About this exercise: Reproduce every row below character for character, leaving out the pictures.

- Opening Delimiter -

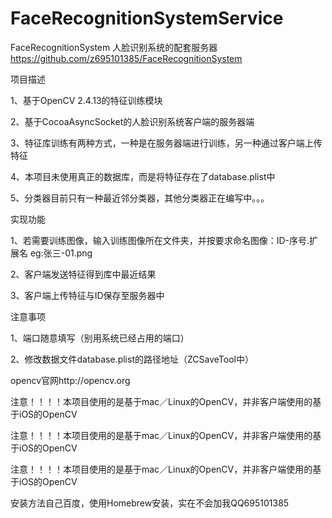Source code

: # FaceRecognitionSystemService

FaceRecognitionSystem 人脸识别系统的配套服务器 https://github.com/z695101385/FaceRecognitionSystem

项目描述

1、基于OpenCV 2.4.13的特征训练模块

2、基于CocoaAsyncSocket的人脸识别系统客户端的服务器端

3、特征库训练有两种方式，一种是在服务器端进行训练，另一种通过客户端上传特征

4、本项目未使用真正的数据库，而是将特征存在了database.plist中

5、分类器目前只有一种最近邻分类器，其他分类器正在编写中。。。

实现功能

1、若需要训练图像，输入训练图像所在文件夹，并按要求命名图像：ID-序号.扩展名 eg:张三-01.png

2、客户端发送特征得到库中最近结果

3、客户端上传特征与ID保存至服务器中

注意事项

1、端口随意填写（别用系统已经占用的端口）

2、修改数据文件database.plist的路径地址（ZCSaveTool中）

opencv官网http://opencv.org

注意！！！！本项目使用的是基于mac／Linux的OpenCV，并非客户端使用的基于iOS的OpenCV

注意！！！！本项目使用的是基于mac／Linux的OpenCV，并非客户端使用的基于iOS的OpenCV

注意！！！！本项目使用的是基于mac／Linux的OpenCV，并非客户端使用的基于iOS的OpenCV

安装方法自己百度，使用Homebrew安装，实在不会加我QQ695101385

- Closing Delimiter -

Answer to this task:
Source code

: # FaceRecognitionSystemService

FaceRecognitionSystem 人脸识别系统的配套服务器 https://github.com/z695101385/FaceRecognitionSystem

项目描述

1、基于OpenCV 2.4.13的特征训练模块

2、基于CocoaAsyncSocket的人脸识别系统客户端的服务器端

3、特征库训练有两种方式，一种是在服务器端进行训练，另一种通过客户端上传特征

4、本项目未使用真正的数据库，而是将特征存在了database.plist中

5、分类器目前只有一种最近邻分类器，其他分类器正在编写中。。。

实现功能

1、若需要训练图像，输入训练图像所在文件夹，并按要求命名图像：ID-序号.扩展名 eg:张三-01.png

2、客户端发送特征得到库中最近结果

3、客户端上传特征与ID保存至服务器中

注意事项

1、端口随意填写（别用系统已经占用的端口）

2、修改数据文件database.plist的路径地址（ZCSaveTool中）

opencv官网http://opencv.org

注意！！！！本项目使用的是基于mac／Linux的OpenCV，并非客户端使用的基于iOS的OpenCV

注意！！！！本项目使用的是基于mac／Linux的OpenCV，并非客户端使用的基于iOS的OpenCV

注意！！！！本项目使用的是基于mac／Linux的OpenCV，并非客户端使用的基于iOS的OpenCV

安装方法自己百度，使用Homebrew安装，实在不会加我QQ695101385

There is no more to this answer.